By Maya Groff
We often think of the world in opposites: morning and night, good and bad, left brain and right brain, life and death. We separate the world into dichotomies in order to make it more navigable, often thinking about opposite features in silos. The same holds true for the disciplines of science and the humanities. We view the two as separate entities, failing to recognize the ways in which science, math, and medicine may intersect with literature, art, and music.
The Health Humanities Grand Rounds recently featured Dr. Cindy Weinstein– professor of English at the California Institute of Technology– and Dr. Bruce Miller– professor of neurology at the University of California, San Francisco. They shared stories of how their unexpected partnership came to be, beginning with Weinstein’s desire to memorialize her father, Jerry, and empower readers with scientific knowledge regarding Alzheimer’s disease.
In their book Finding the Right Words: a story of literature, grief, and the brain, Weinstein and Miller beautifully merge the worlds of the humanities and sciences as they explore the personal and neurological facets of Alzheimer’s disease. The narrative presents as a conversation between Weinstein and Miller; Weinstein reflects on her father’s experience with early onset Alzheimer’s and Miller provides neurological insight. Together, they utilize personal anecdotes to examine the disease and its impact on an individual and their loved ones.
Their experiences working together and converging disciplines highlight the ways in which exposure to and integration of the “opposite” discipline benefitted their own. Miller highlighted the significance of bionarratives in a medical context– actively listening to and engaging with the personal story that a patient has to share– in order to fully comprehend and analyze their disease. In a complementary manner, Weinstein highlighted the ways in which the presentation of scientific information empowers individuals and their families struggling with illness.

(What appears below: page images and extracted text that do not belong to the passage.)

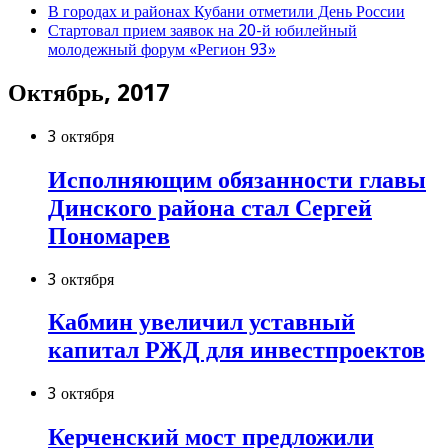
В городах и районах Кубани отметили День России
Стартовал прием заявок на 20-й юбилейный
молодежный форум «Регион 93»
Октябрь, 2017
3 октября
Исполняющим обязанности главы
Динского района стал Сергей
Пономарев
3 октября
Кабмин увеличил уставный
капитал РЖД для инвестпроектов
3 октября
Керченский мост предложили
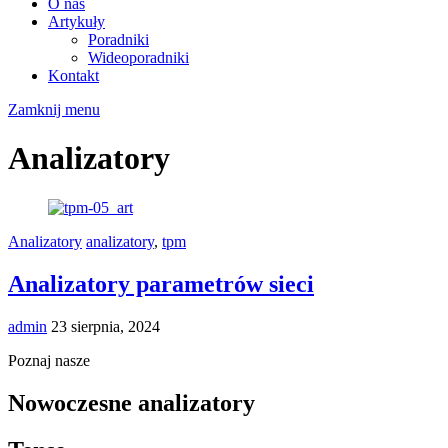
O nas
Artykuły
Poradniki
Wideoporadniki
Kontakt
Zamknij menu
Analizatory
Analizatory
analizatory
,
tpm
Analizatory parametrów sieci
admin
23 sierpnia, 2024
Poznaj nasze
Nowoczesne analizatory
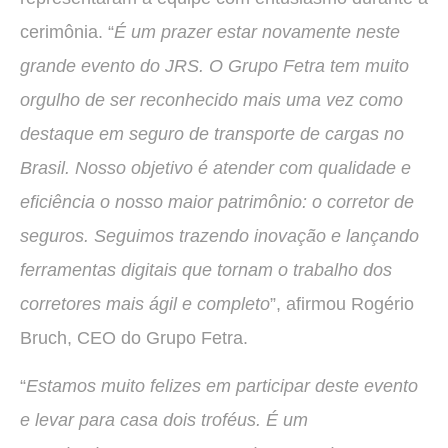
cerimônia. “
É um prazer estar novamente neste
grande evento do JRS. O Grupo Fetra tem muito
orgulho de ser reconhecido mais uma vez como
destaque em seguro de transporte de cargas no
Brasil. Nosso objetivo é atender com qualidade e
eficiência o nosso maior patrimônio: o corretor de
seguros. Seguimos trazendo inovação e lançando
ferramentas digitais que tornam o trabalho dos
corretores mais ágil e completo
”, afirmou Rogério
Bruch, CEO do Grupo Fetra.
“
Estamos muito felizes em participar deste evento
e levar para casa dois troféus. É um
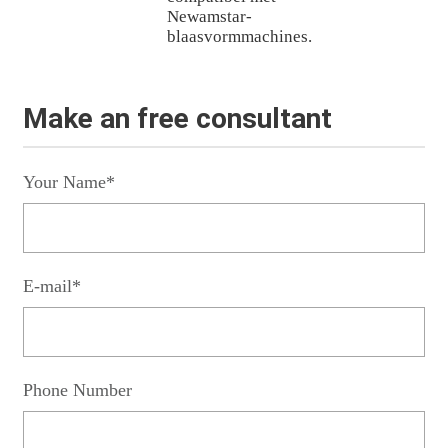
Newamstar-
blaasvormmachines.
Make an free consultant
Your Name*
E-mail*
Phone Number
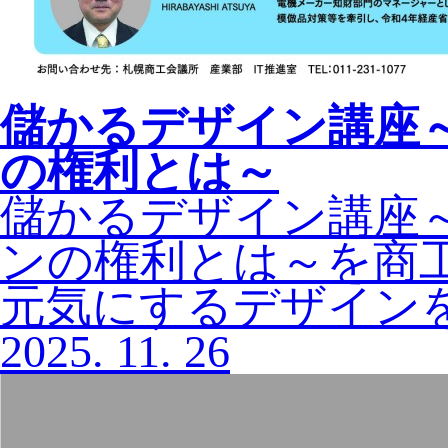
儲かるデザイン講座
の権利とは～
儲かるデザイン講座
ンの権利とは～を商
元気にするデザイン
2025.
11.
26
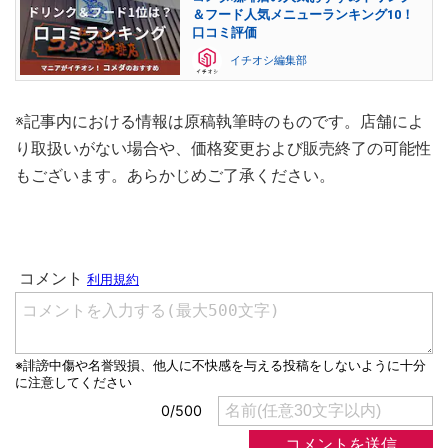
＆フード人気メニューランキング10！
口コミ評価
イチオシ編集部
※記事内における情報は原稿執筆時のものです。店舗によ
り取扱いがない場合や、価格変更および販売終了の可能性
もございます。あらかじめご了承ください。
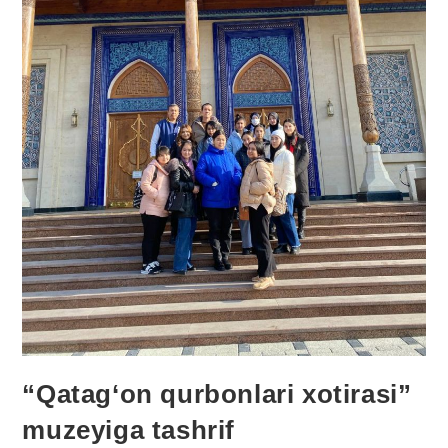
“Qatag‘on qurbonlari xotirasi”
muzeyiga tashrif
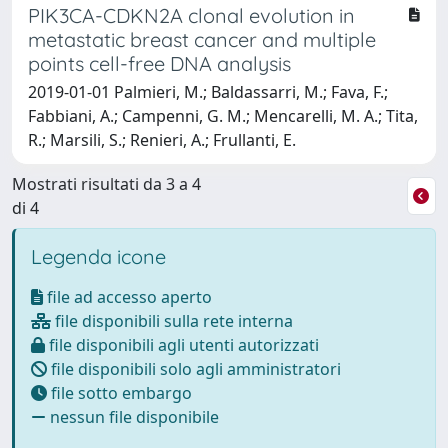
PIK3CA-CDKN2A clonal evolution in
metastatic breast cancer and multiple
points cell-free DNA analysis
2019-01-01 Palmieri, M.; Baldassarri, M.; Fava, F.;
Fabbiani, A.; Campenni, G. M.; Mencarelli, M. A.; Tita,
R.; Marsili, S.; Renieri, A.; Frullanti, E.
Mostrati risultati da 3 a 4
di 4
Legenda icone
file ad accesso aperto
file disponibili sulla rete interna
file disponibili agli utenti autorizzati
file disponibili solo agli amministratori
file sotto embargo
nessun file disponibile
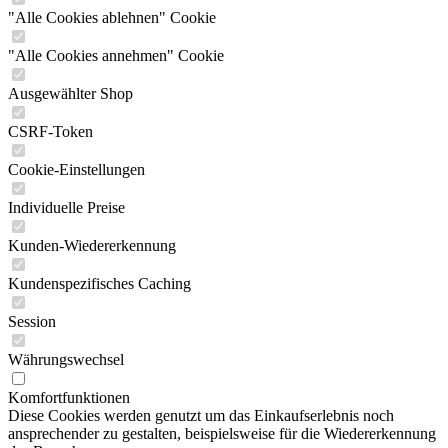
"Alle Cookies ablehnen" Cookie
"Alle Cookies annehmen" Cookie
Ausgewählter Shop
CSRF-Token
Cookie-Einstellungen
Individuelle Preise
Kunden-Wiedererkennung
Kundenspezifisches Caching
Session
Währungswechsel
Komfortfunktionen
Diese Cookies werden genutzt um das Einkaufserlebnis noch
ansprechender zu gestalten, beispielsweise für die Wiedererkennung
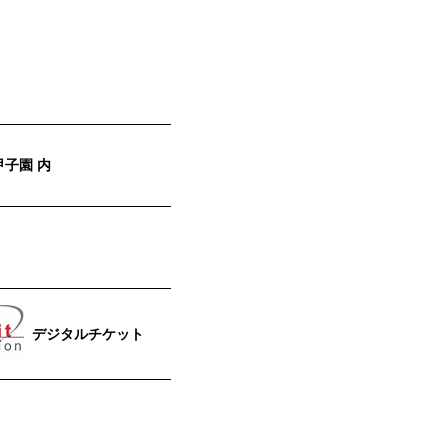
甲子園 内
デジタルチケット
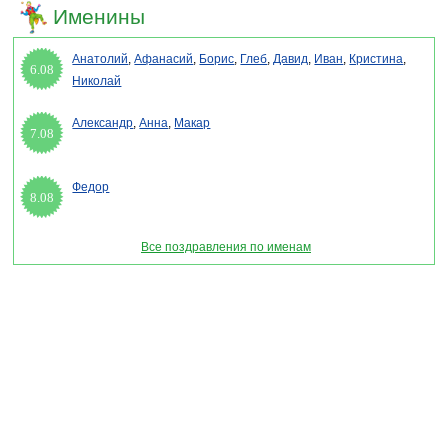
Именины
Анатолий
,
Афанасий
,
Борис
,
Глеб
,
Давид
,
Иван
,
Кристина
,
6.08
Николай
Александр
,
Анна
,
Макар
7.08
Федор
8.08
Все поздравления по именам
Раздел "Поздравления с новым годом друзьям 2027" © 2013-2022, 2023.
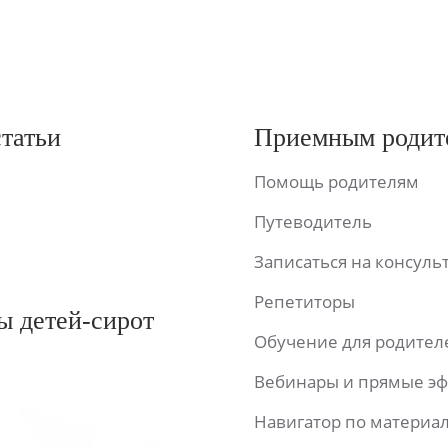
статьи
Приемным родит
Помощь родителям
Путеводитель
Записаться на консул
Репетиторы
ы детей-сирот
Обучение для родител
Вебинары и прямые э
Навигатор по материа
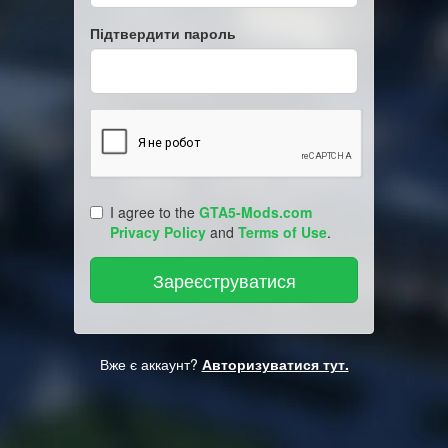
Підтвердити пароль
I agree to the
GTA5-Mods.com
Privacy Policy
and
Terms of Use
.
Вже є аккаунт?
Авторизуватися тут.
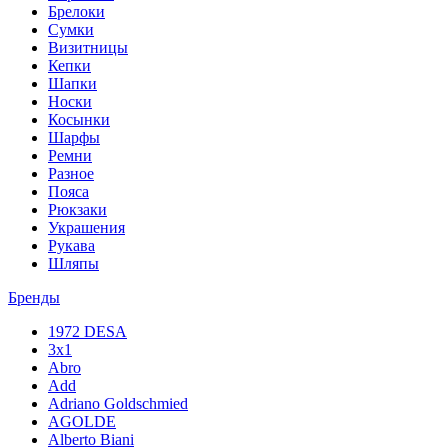
Брелоки
Сумки
Визитницы
Кепки
Шапки
Носки
Косынки
Шарфы
Ремни
Разное
Пояса
Рюкзаки
Украшения
Рукава
Шляпы
Бренды
1972 DESA
3x1
Abro
Add
Adriano Goldschmied
AGOLDE
Alberto Biani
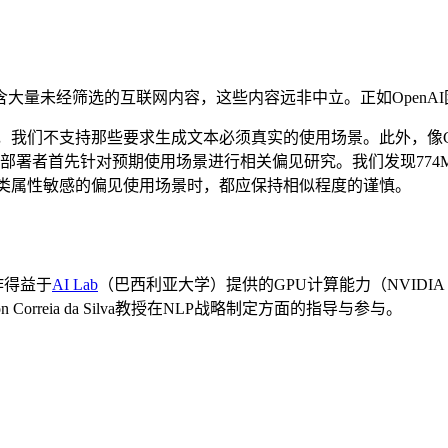
大量未经筛选的互联网内容，这些内容远非中立。正如OpenA
构，我们不支持那些要求生成文本必须真实的使用场景。此外，像G
署者首先针对预期使用场景进行相关偏见研究。我们发现774M
人类属性敏感的偏见使用场景时，都应保持相似程度的谨慎。
作得益于
AI Lab
（巴西利亚大学）提供的GPU计算能力（NVIDIA V
ton Correia da Silva教授在NLP战略制定方面的指导与参与。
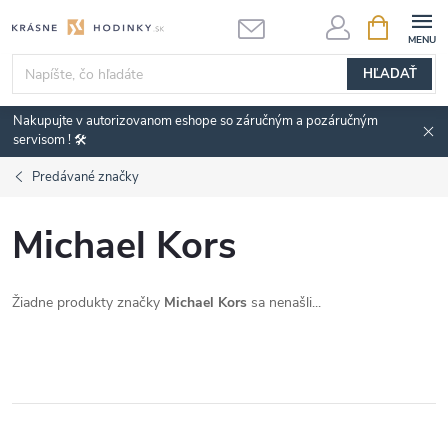
Prejsť
NÁKUPN
KOŠÍK
na
obsah
HĽADAŤ
Nakupujte v autorizovanom eshope so záručným a pozáručným
servisom ! 🛠️
Predávané značky
Michael Kors
Žiadne produkty značky
Michael Kors
sa nenašli...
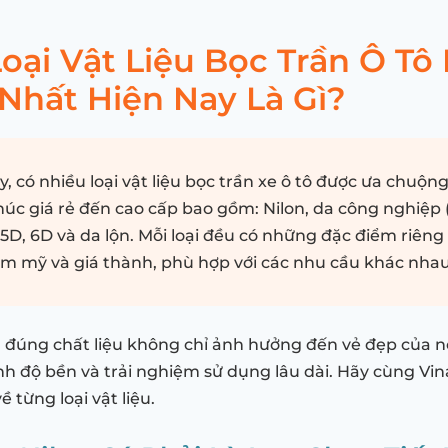
oại Vật Liệu Bọc Trần Ô Tô
Nhất Hiện Nay Là Gì?
y, có nhiều loại vật liệu bọc trần xe ô tô được ưa chuộng
úc giá rẻ đến cao cấp bao gồm: Nilon, da công nghiệp (S
 5D, 6D và da lộn. Mỗi loại đều có những đặc điểm riêng
ẩm mỹ và giá thành, phù hợp với các nhu cầu khác nhau
n đúng chất liệu không chỉ ảnh hưởng đến vẻ đẹp của n
nh độ bền và trải nghiệm sử dụng lâu dài. Hãy cùng Vi
về từng loại vật liệu.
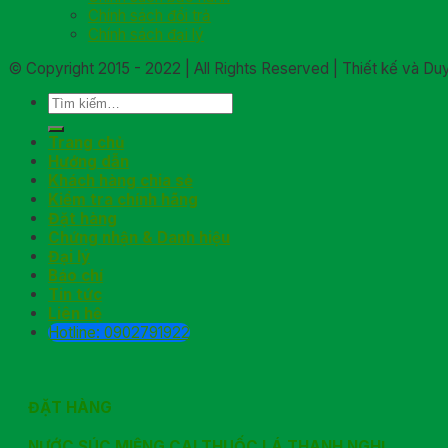
Chính sách đổi trả
Chính sách đại lý
© Copyright 2015 - 2022 | All Rights Reserved | Thiết kế và D
Trang chủ
Hướng dẫn
Khách hàng chia sẻ
Kiểm tra chính hãng
Đặt hàng
Chứng nhận & Danh hiệu
Đại lý
Báo chí
Tin tức
Liên hệ
Hotline: 0902791922
ĐẶT HÀNG
NƯỚC SÚC MIỆNG CAI THUỐC LÁ THANH NGHỊ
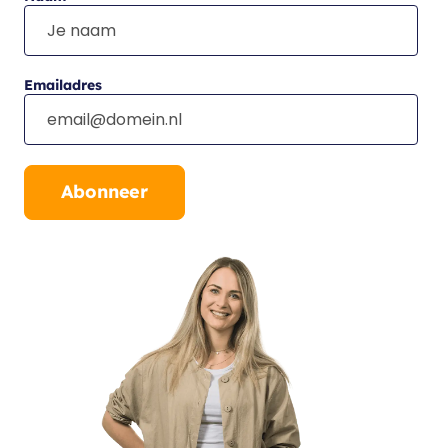
Emailadres
Abonneer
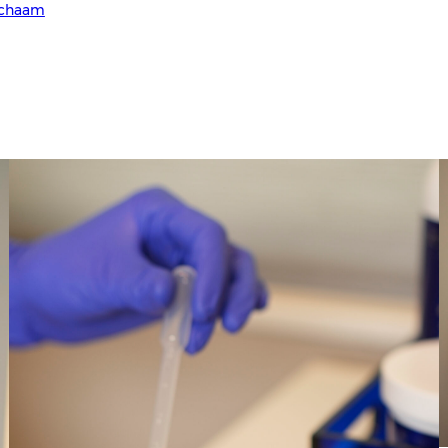
ichaam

Their collaboration exemplified the ways in which open-mindedness and the integration of both disciplines fosters a holistic, sensitive, and empowering understanding of Alzheimer’s disease.
Weinstein and Miller shared excerpts from their respective chapters of the text. In Weinstein’s section, she described a vivid memory of being with her father– one in which she and Miller have traced back to the early stages of Jerry’s forthcoming diagnosis. They were in the midst of a grocery store scavenger hunt, searching to find the obscure salad ingredient Jerry desired but could not name. It was croutons, Weinstein reveals, concluding her story with a touch of humor. Matching her tone, Miller offers a factual, yet comical, analysis of complex words and word-finding difficulties often apparent in cases of Alzheimer’s. Using humanitarian and scientific lenses, the authors explored another dichotomy: memory and forgetting. Through the examination of Cindy’s father’s loss of memory, they honored his life and death. This insight highlights the ways in which both disciplines can be used to address disease, memorialize individuals after death and cope with grief, empowering readers with thought provoking insight.
Finding the Right Words embodies the significance of combining the humanities and medicine to benefit others; it is an emblem of the merging of dichotomous entities to humanize illness and equip individuals with the scientific tools to cope with its impact. Through their exploration of science and humanities, memory and forgetfulness, life and death, Weinstein and Miller challenge the binary nature of our world and highlight the good that comes from the intersectionality of opposites.
Maya Groff is a junior majoring in Chemistry with a minor in Medicine, Literature, and Culture. Her interest in health humanities is rooted in the desire to help others in a holistic manner through the intersection of literature and science. She is particularly inspired by the way in which personal narratives can be used to improve health care and create a patient-centered approach to medicine. Immersed in the worlds of health humanities, public health, and clinical medicine, she hopes to seek ways to merge these disciplines to create a cohesive understanding of patient experiences.